STORED DATA
# # # #
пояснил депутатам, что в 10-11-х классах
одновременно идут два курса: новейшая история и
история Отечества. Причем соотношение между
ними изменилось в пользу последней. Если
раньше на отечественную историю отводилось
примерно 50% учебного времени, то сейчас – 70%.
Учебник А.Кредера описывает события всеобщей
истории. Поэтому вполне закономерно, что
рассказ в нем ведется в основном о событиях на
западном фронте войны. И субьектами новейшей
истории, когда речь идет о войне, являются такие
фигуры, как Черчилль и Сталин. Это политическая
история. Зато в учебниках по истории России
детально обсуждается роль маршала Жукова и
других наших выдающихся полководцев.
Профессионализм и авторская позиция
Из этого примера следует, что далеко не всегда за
# # # #
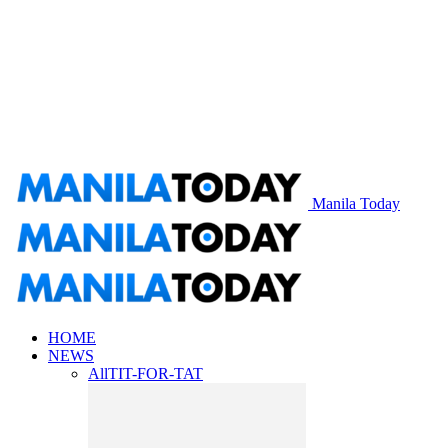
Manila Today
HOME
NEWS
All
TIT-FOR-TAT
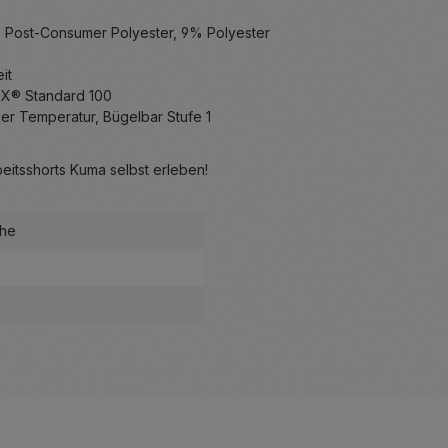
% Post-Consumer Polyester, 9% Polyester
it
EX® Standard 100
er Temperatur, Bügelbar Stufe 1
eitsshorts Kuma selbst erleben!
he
# # # #
ABOUT THIS EXERCISE
Wherever the line holding "примерно 50% учебного" falls in the entries above, copy exactly from it through the line holding "Из этого примера", inclusive, and add nothing.

OUTPUT FOR THIS TASK
примерно 50% учебного времени, то сейчас – 70%.
Учебник А.Кредера описывает события всеобщей
истории. Поэтому вполне закономерно, что
рассказ в нем ведется в основном о событиях на
западном фронте войны. И субьектами новейшей
истории, когда речь идет о войне, являются такие
фигуры, как Черчилль и Сталин. Это политическая
история. Зато в учебниках по истории России
детально обсуждается роль маршала Жукова и
других наших выдающихся полководцев.
Профессионализм и авторская позиция
Из этого примера следует, что далеко не всегда за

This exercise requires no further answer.